### [Listed records]
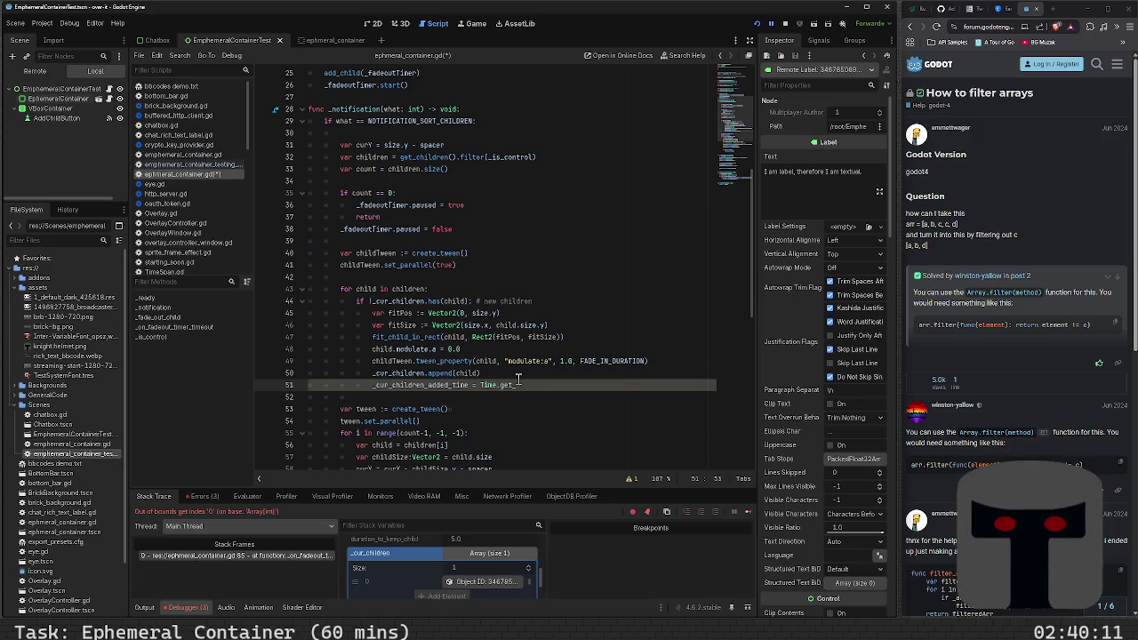
pyautogui.write('ime')
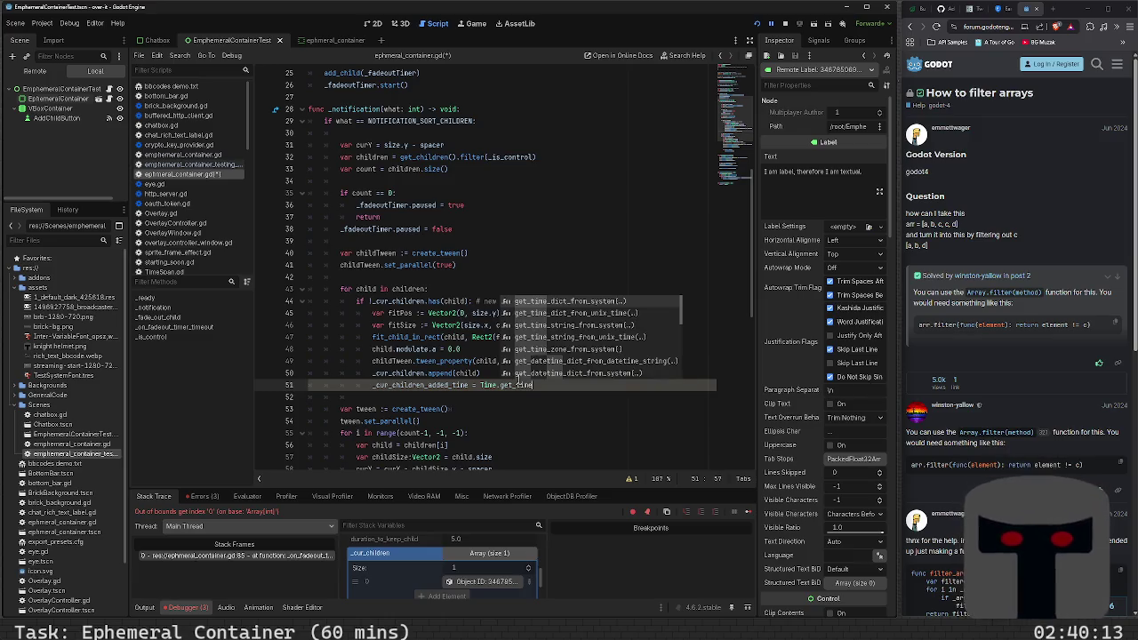
pyautogui.press('BackSpace')
pyautogui.press('BackSpace')
pyautogui.press('BackSpace')
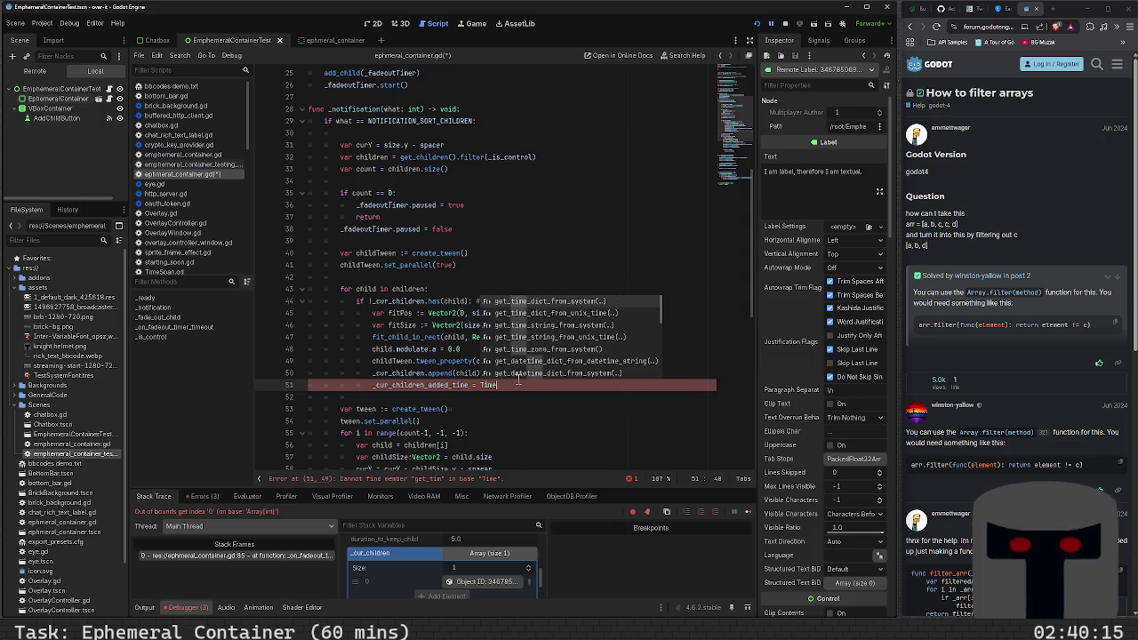
pyautogui.write('.usec')
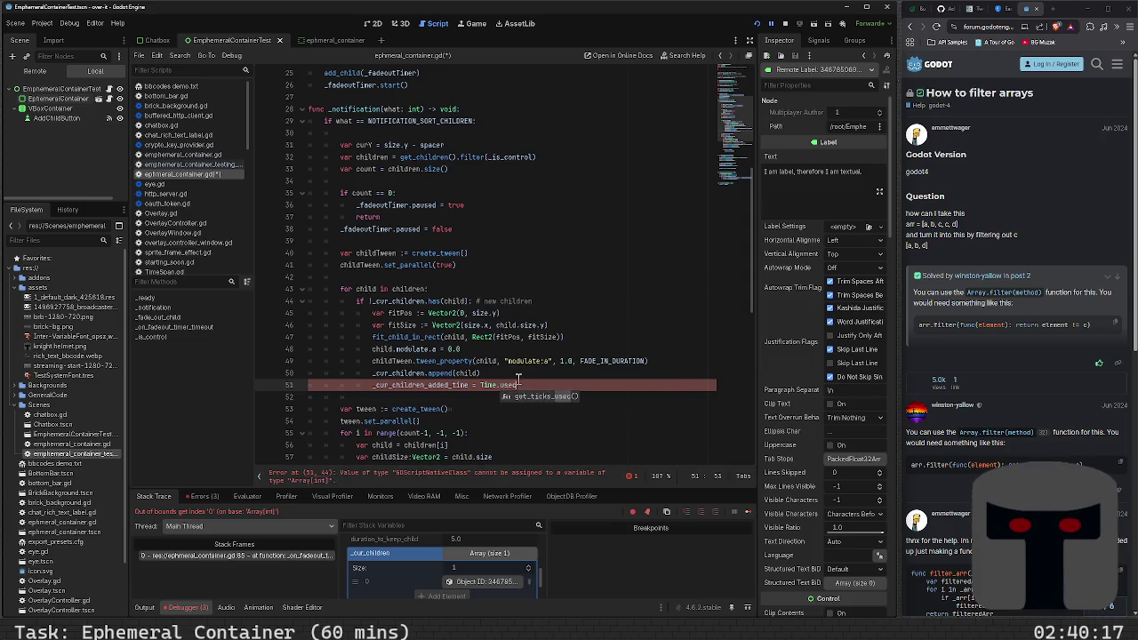
pyautogui.press('Return')
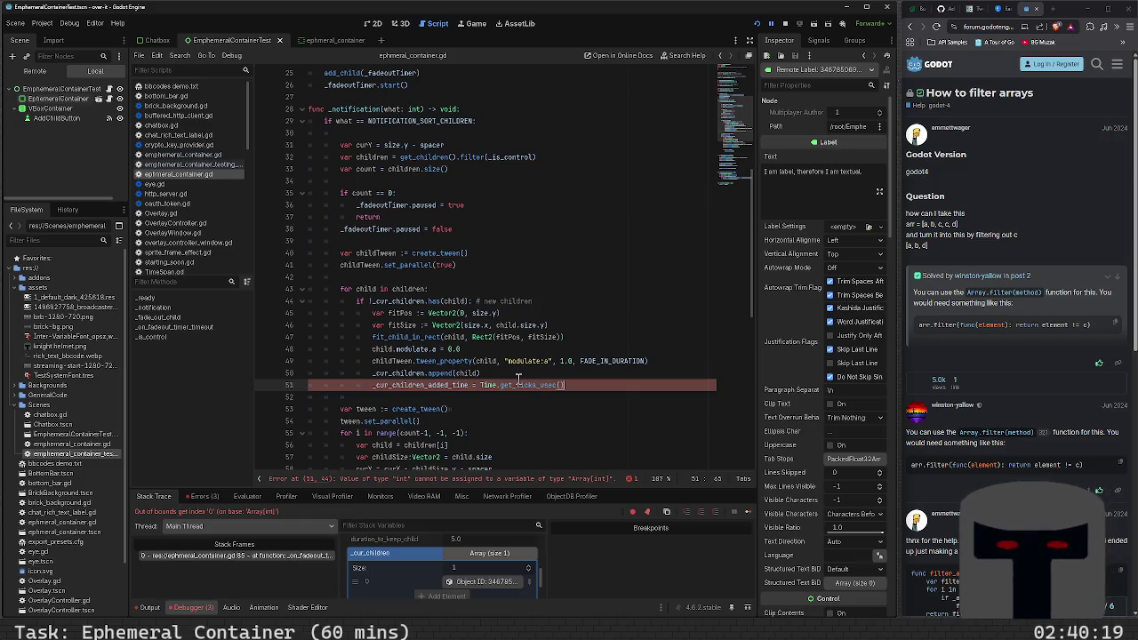
# - Stop debugging, rewrite line 51 as _cur_children_added_time.append(Time.get_ticks_usec()), and relaunch
pyautogui.press('F8')
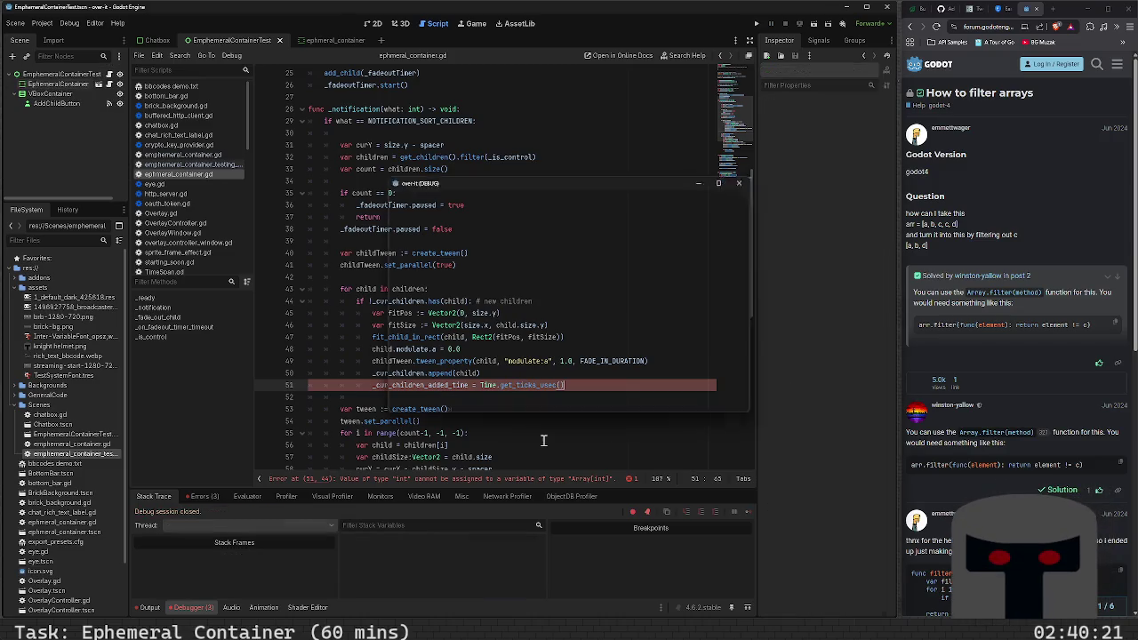
pyautogui.click(494, 386)
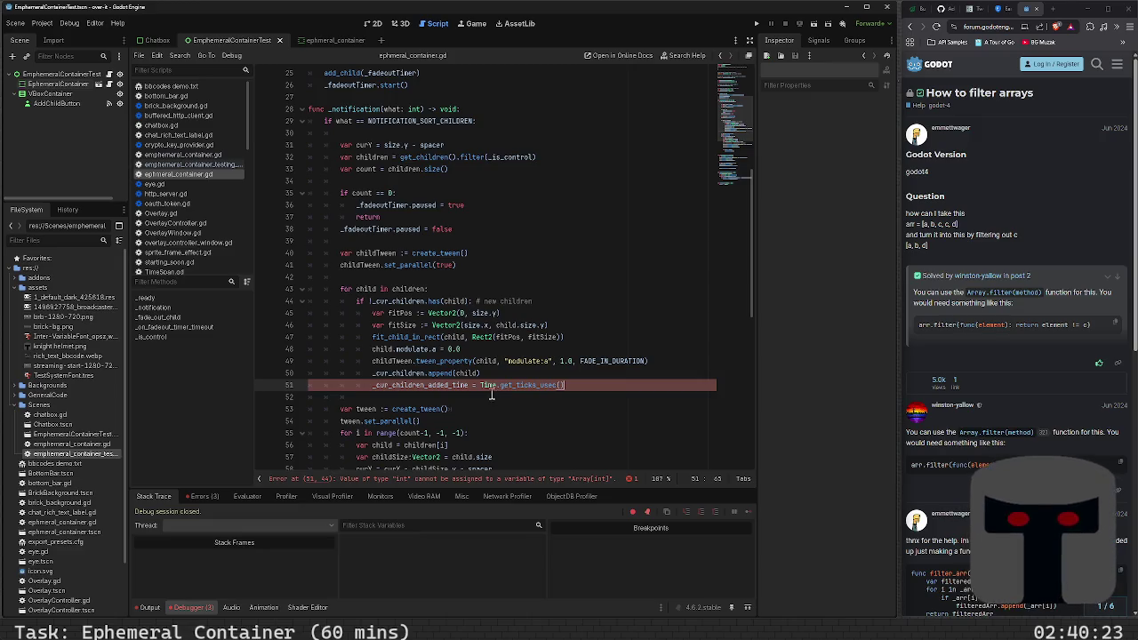
pyautogui.write('.')
pyautogui.write('end(')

### [Your instructions]
Reproduce each entry precisely, dropping only the pictures.

### [Task result]
pyautogui.write('ime')
pyautogui.press('BackSpace')
pyautogui.press('BackSpace')
pyautogui.press('BackSpace')
pyautogui.write('.usec')
pyautogui.press('Return')
# - Stop debugging, rewrite line 51 as _cur_children_added_time.append(Time.get_ticks_usec()), and relaunch
pyautogui.press('F8')
pyautogui.click(494, 386)
pyautogui.write('.')
pyautogui.write('end(')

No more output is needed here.